- TASK TO CARRY OUT
Run through the records and show each line that includes the string "controller".

- EXERCISE MATERIAL
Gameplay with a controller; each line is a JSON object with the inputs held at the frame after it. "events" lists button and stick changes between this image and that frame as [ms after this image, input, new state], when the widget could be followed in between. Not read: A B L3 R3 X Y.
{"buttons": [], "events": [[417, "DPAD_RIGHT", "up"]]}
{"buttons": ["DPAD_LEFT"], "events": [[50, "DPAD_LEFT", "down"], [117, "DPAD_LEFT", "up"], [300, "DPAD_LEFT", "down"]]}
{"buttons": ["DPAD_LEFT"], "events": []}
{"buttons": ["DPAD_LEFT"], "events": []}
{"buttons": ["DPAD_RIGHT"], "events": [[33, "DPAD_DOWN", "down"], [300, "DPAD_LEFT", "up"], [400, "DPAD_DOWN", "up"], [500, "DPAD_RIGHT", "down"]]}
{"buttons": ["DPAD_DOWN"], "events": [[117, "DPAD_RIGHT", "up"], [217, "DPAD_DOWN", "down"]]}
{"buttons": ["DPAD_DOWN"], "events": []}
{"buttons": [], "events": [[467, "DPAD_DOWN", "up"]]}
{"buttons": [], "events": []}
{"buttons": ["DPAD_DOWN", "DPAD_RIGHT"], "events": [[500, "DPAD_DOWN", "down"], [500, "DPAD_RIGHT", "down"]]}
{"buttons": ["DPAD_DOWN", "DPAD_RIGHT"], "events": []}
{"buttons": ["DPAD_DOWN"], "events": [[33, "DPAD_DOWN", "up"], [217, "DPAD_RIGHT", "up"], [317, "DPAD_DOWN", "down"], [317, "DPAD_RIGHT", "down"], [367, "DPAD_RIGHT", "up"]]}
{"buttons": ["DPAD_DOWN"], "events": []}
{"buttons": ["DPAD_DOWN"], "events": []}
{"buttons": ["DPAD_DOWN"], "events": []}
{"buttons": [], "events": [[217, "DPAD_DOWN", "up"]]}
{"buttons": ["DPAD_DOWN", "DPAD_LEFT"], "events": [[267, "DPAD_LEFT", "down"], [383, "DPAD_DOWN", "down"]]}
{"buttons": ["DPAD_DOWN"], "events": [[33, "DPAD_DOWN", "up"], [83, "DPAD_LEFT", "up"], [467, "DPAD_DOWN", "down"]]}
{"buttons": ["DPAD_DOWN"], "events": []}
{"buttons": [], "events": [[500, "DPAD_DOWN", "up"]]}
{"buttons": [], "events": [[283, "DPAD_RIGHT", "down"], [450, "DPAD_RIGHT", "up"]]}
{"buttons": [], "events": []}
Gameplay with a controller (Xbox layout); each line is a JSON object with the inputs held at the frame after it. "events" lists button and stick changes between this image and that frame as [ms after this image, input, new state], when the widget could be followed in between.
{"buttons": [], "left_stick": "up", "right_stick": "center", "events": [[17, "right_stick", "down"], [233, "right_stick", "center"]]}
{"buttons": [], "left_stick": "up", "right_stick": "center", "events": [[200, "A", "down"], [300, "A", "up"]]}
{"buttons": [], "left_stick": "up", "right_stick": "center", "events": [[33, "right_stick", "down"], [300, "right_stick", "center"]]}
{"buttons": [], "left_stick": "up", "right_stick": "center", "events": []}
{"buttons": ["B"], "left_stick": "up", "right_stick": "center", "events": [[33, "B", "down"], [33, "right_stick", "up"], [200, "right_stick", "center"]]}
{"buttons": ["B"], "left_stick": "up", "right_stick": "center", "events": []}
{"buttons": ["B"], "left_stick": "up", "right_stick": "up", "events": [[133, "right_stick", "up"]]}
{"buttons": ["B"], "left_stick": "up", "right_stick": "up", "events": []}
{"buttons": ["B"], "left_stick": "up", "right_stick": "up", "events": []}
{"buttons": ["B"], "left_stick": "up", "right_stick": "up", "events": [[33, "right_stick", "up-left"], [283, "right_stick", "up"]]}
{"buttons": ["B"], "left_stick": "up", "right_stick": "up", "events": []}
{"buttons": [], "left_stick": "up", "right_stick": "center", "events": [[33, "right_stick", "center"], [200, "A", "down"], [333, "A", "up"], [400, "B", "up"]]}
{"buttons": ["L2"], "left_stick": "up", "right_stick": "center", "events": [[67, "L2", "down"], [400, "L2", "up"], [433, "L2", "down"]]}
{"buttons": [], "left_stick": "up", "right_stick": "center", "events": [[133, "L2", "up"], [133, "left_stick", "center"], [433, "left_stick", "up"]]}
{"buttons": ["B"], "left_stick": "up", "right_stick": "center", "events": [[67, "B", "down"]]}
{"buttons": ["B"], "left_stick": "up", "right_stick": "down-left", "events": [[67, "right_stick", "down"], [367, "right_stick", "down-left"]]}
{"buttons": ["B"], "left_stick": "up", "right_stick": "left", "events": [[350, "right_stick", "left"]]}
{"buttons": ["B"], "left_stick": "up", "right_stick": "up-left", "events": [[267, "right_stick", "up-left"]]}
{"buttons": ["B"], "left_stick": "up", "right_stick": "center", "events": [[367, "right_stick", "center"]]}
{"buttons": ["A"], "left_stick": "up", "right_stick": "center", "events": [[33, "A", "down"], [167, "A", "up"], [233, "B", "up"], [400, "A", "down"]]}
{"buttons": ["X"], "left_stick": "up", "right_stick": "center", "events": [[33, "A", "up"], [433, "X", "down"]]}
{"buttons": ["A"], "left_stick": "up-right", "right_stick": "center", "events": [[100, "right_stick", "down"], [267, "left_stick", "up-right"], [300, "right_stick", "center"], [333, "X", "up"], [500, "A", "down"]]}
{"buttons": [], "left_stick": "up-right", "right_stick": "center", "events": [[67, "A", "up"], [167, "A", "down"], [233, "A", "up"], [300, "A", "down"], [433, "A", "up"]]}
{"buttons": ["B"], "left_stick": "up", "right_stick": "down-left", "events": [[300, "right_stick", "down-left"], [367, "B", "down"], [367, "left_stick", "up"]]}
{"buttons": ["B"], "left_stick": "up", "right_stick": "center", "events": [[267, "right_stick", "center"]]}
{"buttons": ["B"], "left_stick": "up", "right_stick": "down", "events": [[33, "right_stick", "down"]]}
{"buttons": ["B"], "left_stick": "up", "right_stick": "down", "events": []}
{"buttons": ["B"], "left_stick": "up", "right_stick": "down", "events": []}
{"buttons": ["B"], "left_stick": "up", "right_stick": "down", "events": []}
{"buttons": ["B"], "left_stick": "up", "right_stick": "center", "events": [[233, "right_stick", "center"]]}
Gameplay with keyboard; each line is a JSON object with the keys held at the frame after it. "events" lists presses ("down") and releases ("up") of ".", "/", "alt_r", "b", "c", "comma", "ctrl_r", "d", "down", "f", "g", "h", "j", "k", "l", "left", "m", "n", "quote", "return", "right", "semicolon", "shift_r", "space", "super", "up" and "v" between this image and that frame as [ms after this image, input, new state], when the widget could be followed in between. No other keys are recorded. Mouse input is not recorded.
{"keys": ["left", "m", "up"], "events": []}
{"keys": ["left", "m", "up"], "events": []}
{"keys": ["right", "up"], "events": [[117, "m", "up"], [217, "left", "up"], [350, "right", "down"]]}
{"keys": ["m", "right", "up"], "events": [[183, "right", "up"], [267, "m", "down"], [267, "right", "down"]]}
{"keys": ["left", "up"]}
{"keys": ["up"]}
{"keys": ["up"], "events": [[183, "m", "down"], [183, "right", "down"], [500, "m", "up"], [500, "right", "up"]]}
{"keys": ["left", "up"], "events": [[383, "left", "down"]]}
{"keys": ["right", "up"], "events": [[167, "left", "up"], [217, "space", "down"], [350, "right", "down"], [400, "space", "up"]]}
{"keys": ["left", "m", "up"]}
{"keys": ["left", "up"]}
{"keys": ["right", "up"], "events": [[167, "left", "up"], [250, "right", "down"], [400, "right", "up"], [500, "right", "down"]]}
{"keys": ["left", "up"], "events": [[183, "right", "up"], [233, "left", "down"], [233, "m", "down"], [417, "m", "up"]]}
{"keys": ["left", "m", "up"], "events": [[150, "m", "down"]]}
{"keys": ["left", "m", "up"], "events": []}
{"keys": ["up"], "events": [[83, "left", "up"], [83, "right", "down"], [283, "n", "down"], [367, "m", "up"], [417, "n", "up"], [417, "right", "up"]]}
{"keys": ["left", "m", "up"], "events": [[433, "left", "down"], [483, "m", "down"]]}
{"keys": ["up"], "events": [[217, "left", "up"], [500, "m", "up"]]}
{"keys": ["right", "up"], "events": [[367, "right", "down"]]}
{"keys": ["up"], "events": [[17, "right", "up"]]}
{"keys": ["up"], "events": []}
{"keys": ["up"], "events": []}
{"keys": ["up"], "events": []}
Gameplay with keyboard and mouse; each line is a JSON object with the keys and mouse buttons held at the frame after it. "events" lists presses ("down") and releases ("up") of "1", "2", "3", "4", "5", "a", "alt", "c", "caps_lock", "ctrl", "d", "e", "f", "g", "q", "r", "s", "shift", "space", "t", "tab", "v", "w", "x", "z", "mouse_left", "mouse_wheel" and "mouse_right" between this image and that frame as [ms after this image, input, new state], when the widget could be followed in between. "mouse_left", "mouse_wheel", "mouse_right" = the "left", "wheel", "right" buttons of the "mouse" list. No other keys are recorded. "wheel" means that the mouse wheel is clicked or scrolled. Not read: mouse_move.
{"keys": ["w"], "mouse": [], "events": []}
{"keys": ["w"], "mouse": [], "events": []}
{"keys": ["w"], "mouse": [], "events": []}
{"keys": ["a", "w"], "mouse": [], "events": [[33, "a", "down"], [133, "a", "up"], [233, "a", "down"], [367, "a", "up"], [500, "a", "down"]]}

- YOUR SOLUTION
Gameplay with a controller; each line is a JSON object with the inputs held at the frame after it. "events" lists button and stick changes between this image and that frame as [ms after this image, input, new state], when the widget could be followed in between. Not read: A B L3 R3 X Y.
Gameplay with a controller (Xbox layout); each line is a JSON object with the inputs held at the frame after it. "events" lists button and stick changes between this image and that frame as [ms after this image, input, new state], when the widget could be followed in between.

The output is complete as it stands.